▶ [Estratto fornito]:

········

Da Foggia e dal Salento, i cantanti partecipanti al premio Amnesty

  • In FOGGIA
  • lun 19 Aprile 2021
Da Foggia e dal Salento, i cantanti partecipanti al premio Amnesty

Due i rappresentanti musicali da Foggia e tre dal Salento tra cui, per i Big, i Negramaro

FOGGIA - Ci sono anche pugliesi tra i cantanti e i gruppi musicali in lizza per due premi di Amnesty al concorso “Voci per la Libertà”, uno per emergenti e l’altro per i big. Tra gli esordienti, le cui iscrizioni sono aperte sino al 3 maggio 2021, ci sono già 64 iscritti tra cui quattro rappresentanti pugliesi: due della provincia di Foggia e due del Salento. Si tratta di Giò con “Dove sei?” da Foggia, Respiro con “Noi non li avevamo visti” da Lizzanello, Il Palpito dell’Uno con “Libero” da Foggia, Salento All Stars con “Centosettanta” da Lecce. Tutti i loro brani possono essere ascoltati e votati sul sito web “Voci per la Libertà” contribuendo così a scegliere il vincitore, che risulterà dalla media dei voti tra le tre Giurie (Web 40%, Voci per la Libertà 30%, Amnesty International 30%).

········

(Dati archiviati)
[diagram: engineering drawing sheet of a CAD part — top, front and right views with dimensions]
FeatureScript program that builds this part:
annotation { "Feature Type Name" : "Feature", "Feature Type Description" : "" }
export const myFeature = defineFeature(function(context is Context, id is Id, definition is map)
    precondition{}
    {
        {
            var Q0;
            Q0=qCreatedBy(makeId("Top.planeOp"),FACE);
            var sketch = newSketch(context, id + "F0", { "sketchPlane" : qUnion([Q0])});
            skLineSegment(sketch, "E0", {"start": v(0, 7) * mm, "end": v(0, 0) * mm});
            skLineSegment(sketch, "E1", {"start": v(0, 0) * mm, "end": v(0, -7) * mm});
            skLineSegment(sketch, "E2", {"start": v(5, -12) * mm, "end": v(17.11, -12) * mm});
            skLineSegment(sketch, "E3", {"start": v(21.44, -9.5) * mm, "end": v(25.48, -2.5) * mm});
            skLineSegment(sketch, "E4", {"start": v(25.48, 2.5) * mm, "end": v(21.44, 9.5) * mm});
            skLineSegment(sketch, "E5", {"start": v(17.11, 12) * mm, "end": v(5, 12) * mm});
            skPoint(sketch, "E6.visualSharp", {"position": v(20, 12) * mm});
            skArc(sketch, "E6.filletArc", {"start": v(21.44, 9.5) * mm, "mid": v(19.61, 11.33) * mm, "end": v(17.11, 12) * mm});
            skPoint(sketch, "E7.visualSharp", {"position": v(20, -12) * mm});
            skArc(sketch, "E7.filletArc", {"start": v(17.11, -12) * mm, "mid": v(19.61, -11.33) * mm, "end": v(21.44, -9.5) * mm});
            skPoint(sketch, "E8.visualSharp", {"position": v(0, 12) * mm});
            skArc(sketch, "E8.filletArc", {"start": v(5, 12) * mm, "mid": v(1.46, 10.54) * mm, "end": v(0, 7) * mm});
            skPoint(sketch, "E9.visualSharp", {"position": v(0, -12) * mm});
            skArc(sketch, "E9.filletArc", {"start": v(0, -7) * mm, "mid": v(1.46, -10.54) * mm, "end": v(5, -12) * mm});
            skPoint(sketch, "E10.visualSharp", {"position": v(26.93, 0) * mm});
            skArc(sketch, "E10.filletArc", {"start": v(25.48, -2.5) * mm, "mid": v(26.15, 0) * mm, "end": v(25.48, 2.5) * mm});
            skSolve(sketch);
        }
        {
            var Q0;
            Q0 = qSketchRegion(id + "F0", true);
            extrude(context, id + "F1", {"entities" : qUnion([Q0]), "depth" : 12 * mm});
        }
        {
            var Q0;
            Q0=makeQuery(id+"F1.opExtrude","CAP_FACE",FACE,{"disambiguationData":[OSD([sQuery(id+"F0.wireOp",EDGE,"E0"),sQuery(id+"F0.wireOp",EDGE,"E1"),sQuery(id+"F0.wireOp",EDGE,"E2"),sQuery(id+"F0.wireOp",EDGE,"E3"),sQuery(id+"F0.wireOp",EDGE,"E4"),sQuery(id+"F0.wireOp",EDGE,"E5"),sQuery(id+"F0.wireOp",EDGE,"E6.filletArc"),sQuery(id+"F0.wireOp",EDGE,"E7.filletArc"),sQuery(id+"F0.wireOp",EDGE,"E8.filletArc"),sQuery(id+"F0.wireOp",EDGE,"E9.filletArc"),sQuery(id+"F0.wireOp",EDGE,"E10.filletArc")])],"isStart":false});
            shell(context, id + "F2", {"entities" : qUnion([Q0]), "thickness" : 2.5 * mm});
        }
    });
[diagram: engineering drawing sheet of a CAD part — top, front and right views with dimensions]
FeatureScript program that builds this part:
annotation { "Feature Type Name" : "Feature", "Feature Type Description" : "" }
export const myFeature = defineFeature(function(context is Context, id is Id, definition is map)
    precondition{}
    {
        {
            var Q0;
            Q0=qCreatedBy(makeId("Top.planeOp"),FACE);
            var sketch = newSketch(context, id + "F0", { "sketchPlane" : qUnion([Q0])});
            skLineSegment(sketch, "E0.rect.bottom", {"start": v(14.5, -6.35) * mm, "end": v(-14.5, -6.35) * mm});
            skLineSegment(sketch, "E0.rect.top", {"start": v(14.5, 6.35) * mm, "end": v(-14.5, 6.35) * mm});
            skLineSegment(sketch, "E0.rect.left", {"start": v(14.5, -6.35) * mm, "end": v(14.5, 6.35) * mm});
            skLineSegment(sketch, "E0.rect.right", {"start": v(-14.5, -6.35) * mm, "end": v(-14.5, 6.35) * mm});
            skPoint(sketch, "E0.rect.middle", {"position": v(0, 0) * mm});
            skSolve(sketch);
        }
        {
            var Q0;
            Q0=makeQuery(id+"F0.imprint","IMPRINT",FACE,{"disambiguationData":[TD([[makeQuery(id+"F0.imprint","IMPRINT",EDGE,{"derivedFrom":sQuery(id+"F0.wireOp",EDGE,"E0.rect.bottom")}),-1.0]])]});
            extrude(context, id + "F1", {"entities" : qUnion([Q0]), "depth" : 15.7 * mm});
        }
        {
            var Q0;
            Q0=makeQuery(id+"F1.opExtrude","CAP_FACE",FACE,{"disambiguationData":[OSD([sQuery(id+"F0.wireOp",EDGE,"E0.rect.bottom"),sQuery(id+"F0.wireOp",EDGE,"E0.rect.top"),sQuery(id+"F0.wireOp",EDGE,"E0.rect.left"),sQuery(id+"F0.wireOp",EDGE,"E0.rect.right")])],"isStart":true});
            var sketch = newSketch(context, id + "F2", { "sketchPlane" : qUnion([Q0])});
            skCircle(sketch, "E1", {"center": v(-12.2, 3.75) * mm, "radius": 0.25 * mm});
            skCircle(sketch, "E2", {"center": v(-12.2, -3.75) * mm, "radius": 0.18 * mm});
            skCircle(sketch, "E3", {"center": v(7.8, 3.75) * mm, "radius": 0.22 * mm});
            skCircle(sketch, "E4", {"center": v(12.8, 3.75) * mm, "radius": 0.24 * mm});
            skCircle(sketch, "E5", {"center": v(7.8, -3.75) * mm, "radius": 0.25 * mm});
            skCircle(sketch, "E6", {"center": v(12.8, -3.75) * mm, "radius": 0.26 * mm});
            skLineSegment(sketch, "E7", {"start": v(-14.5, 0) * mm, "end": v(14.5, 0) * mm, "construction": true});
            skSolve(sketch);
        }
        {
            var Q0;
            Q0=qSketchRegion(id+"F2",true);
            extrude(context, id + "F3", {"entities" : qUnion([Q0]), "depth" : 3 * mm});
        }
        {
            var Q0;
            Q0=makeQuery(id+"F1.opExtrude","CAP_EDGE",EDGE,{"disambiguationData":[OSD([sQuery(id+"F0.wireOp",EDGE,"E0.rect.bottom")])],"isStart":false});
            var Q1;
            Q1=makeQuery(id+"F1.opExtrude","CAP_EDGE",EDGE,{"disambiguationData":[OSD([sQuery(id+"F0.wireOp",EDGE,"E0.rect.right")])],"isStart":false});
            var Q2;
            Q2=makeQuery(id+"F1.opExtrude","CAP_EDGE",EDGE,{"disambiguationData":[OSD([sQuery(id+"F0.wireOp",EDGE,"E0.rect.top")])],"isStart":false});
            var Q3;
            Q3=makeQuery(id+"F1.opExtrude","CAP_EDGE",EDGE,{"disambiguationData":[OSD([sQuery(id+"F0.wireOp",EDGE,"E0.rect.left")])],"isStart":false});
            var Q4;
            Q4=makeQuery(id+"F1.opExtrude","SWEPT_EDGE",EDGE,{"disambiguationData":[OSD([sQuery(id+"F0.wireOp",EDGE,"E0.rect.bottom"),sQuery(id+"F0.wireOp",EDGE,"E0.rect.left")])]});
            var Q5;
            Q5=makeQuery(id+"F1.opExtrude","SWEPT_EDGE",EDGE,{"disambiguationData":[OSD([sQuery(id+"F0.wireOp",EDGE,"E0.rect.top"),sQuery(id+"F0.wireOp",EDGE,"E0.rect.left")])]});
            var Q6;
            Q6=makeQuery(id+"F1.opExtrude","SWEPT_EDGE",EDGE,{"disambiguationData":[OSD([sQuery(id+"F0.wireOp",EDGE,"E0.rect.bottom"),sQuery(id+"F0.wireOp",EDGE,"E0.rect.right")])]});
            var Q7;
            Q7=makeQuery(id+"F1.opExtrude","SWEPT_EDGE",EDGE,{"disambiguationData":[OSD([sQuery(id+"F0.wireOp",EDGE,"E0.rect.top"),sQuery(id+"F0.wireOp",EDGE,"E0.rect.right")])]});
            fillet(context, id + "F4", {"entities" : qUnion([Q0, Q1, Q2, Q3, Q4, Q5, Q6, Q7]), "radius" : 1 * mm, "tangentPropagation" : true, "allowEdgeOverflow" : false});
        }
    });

········

▶ [Cosa fare]:
[A] Riporta dal testo sul premio Amnesty il passo compreso tra "Due i rappresentanti" e "Amnesty International 30%).", estremi inclusi.
[B] Rispondi alle seguenti domande sul testo dedicato al premio Amnesty.
(i) Fino a quale data sono aperte le iscrizioni per gli esordienti?
(ii) Quale percentuale pesa il voto della Giuria Web?
(iii) Da quale località proviene Respiro?

▶ [Le tue risposte]:
[A]
Due i rappresentanti musicali da Foggia e tre dal Salento tra cui, per i Big, i Negramaro

FOGGIA - Ci sono anche pugliesi tra i cantanti e i gruppi musicali in lizza per due premi di Amnesty al concorso “Voci per la Libertà”, uno per emergenti e l’altro per i big. Tra gli esordienti, le cui iscrizioni sono aperte sino al 3 maggio 2021, ci sono già 64 iscritti tra cui quattro rappresentanti pugliesi: due della provincia di Foggia e due del Salento. Si tratta di Giò con “Dove sei?” da Foggia, Respiro con “Noi non li avevamo visti” da Lizzanello, Il Palpito dell’Uno con “Libero” da Foggia, Salento All Stars con “Centosettanta” da Lecce. Tutti i loro brani possono essere ascoltati e votati sul sito web “Voci per la Libertà” contribuendo così a scegliere il vincitore, che risulterà dalla media dei voti tra le tre Giurie (Web 40%, Voci per la Libertà 30%, Amnesty International 30%).

[B]
(i) Fino al 3 maggio 2021.
(ii) Il 40%.
(iii) Da Lizzanello.